One of the most time-consuming requirements a federal manager with a problem employee faces is developing a performance improvement plan, which is meant give the employee one last chance to correct his or her behavior.
It rarely has the desired effect. Only 35 percent of federal managers believe “poor performers make a serious effort to use the performance improvement period to improve their performance.” The MERIT Act cuts this requirement.
The performance improvement plan requirement is just one of many built-in delays that slow down any disciplinary actions to a crawl. Today, employees must be notified 30 days in advance of a suspension, demotion, or termination.
The MERIT Act would cut that time in half. Currently, employees have 30 days to appeal an adverse action to the Merit Systems Protection Board. The new deadline would be 10 days.
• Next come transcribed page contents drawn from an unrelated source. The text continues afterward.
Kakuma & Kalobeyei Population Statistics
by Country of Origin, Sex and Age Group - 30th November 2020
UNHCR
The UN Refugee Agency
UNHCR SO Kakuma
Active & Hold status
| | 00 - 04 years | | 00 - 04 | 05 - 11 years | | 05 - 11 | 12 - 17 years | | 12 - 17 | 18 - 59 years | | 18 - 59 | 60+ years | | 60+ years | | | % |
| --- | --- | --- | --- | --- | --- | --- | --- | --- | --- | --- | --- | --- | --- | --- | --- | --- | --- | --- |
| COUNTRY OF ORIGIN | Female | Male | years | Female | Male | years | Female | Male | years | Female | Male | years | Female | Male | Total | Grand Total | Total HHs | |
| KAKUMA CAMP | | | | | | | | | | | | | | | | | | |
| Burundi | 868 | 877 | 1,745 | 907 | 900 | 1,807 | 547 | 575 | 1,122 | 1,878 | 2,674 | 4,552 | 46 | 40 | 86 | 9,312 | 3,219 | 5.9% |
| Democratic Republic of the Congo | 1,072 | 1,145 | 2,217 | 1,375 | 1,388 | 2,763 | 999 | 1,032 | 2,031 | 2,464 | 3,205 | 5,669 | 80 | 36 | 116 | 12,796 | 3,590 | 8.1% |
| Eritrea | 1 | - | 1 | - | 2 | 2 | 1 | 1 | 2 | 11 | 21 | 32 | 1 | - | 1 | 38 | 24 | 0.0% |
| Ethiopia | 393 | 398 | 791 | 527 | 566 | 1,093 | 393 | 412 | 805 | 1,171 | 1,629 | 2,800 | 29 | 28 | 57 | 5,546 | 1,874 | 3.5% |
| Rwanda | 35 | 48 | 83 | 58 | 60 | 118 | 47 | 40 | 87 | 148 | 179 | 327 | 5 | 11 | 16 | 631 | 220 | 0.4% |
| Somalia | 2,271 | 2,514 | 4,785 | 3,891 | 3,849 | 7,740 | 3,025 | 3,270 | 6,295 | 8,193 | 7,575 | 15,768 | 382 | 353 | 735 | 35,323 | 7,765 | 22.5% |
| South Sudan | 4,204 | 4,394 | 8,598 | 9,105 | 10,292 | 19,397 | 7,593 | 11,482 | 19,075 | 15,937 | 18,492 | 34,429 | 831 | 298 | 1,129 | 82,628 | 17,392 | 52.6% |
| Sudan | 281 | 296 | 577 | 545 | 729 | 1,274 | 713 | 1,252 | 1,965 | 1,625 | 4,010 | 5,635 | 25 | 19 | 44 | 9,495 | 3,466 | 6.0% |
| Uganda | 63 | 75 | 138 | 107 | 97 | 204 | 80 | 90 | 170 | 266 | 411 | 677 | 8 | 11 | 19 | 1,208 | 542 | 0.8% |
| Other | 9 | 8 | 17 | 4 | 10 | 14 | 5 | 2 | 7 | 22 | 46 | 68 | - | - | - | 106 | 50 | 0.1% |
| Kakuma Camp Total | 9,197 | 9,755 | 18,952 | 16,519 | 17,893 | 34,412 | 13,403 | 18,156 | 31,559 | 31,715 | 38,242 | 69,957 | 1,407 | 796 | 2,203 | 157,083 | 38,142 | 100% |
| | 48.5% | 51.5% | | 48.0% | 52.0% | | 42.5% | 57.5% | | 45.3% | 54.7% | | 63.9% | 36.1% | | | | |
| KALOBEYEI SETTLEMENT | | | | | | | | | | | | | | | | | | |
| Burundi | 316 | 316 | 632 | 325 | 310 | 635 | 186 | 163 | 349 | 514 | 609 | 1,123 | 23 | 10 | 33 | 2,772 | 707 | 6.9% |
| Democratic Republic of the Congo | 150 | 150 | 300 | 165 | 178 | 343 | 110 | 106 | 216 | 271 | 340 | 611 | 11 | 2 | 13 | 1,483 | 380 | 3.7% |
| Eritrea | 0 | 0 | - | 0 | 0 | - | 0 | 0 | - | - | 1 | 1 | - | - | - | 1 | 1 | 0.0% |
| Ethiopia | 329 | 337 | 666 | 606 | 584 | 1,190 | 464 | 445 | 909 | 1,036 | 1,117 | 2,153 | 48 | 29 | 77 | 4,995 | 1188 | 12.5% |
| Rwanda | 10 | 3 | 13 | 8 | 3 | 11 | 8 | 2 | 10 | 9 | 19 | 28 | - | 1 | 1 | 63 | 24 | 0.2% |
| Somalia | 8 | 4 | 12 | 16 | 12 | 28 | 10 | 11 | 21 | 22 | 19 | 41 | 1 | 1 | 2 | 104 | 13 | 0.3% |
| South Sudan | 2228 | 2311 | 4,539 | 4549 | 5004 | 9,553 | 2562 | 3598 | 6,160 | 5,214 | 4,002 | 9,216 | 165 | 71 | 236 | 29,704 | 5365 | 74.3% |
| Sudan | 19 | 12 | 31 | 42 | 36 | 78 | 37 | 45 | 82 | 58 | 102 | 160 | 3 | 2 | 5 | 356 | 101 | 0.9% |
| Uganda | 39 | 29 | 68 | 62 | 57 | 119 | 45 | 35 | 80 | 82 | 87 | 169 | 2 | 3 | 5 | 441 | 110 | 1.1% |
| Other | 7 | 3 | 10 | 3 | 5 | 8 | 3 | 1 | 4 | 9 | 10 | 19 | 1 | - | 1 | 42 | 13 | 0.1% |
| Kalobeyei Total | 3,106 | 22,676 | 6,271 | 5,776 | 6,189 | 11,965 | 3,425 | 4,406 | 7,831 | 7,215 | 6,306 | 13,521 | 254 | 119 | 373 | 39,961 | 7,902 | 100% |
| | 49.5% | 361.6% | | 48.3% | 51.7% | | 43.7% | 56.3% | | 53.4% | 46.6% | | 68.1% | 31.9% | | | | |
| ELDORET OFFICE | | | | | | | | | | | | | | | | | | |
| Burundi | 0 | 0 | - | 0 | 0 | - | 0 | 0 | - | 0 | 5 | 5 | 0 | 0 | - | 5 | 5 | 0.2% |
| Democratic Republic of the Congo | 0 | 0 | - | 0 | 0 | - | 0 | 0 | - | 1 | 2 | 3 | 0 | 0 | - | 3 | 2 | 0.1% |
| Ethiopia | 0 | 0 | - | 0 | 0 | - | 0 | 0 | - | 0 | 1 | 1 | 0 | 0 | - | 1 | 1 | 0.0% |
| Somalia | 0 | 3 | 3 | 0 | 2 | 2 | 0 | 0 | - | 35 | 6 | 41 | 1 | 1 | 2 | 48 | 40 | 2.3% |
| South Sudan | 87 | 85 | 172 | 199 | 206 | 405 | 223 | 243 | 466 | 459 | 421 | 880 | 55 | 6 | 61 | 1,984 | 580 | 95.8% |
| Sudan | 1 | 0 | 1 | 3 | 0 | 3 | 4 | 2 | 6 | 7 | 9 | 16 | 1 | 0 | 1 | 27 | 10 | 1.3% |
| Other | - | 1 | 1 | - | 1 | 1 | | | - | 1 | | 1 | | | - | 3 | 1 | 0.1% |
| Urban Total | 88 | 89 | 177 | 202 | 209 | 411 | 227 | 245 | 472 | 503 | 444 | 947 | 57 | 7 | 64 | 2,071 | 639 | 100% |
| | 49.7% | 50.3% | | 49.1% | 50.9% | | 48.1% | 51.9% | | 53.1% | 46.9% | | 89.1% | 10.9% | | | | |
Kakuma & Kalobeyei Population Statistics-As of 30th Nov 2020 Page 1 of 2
In the federal government, firing an employee is the easy part. Keeping them fired is where things get difficult. Federal employees can appeal any serious disciplinary action to two different agencies (the Merit Systems Protection Board and the Equal Employment Opportunity Commission), enlist the legal expertise of a third agency (the Office of Special Counsel), and, of course, involve their union representative.
The MSPB Reauthorization Act would clear some of the land mines from this procedural battlefield.
For starters, the MERIT Act would sideline federal employees’ unions. The bill would prohibit employees fired for misconduct, or let go due to downsizing (referred to as a “reduction in force” in the federal government), from making a union grievance.
Employees would still be able to appeal adverse actions to the Merit Systems Protection Board, but if the MSPB Reauthorization Act passes, they would need to meet a higher evidentiary standard to win.
Today, an agency must justify an adverse action by a preponderance of the evidence, meaning the balance of the evidence favors their position. If the MSPB Reauthorization Act passes, an agency must only support its decision with substantial evidence—the lowest evidentiary burden in civil cases.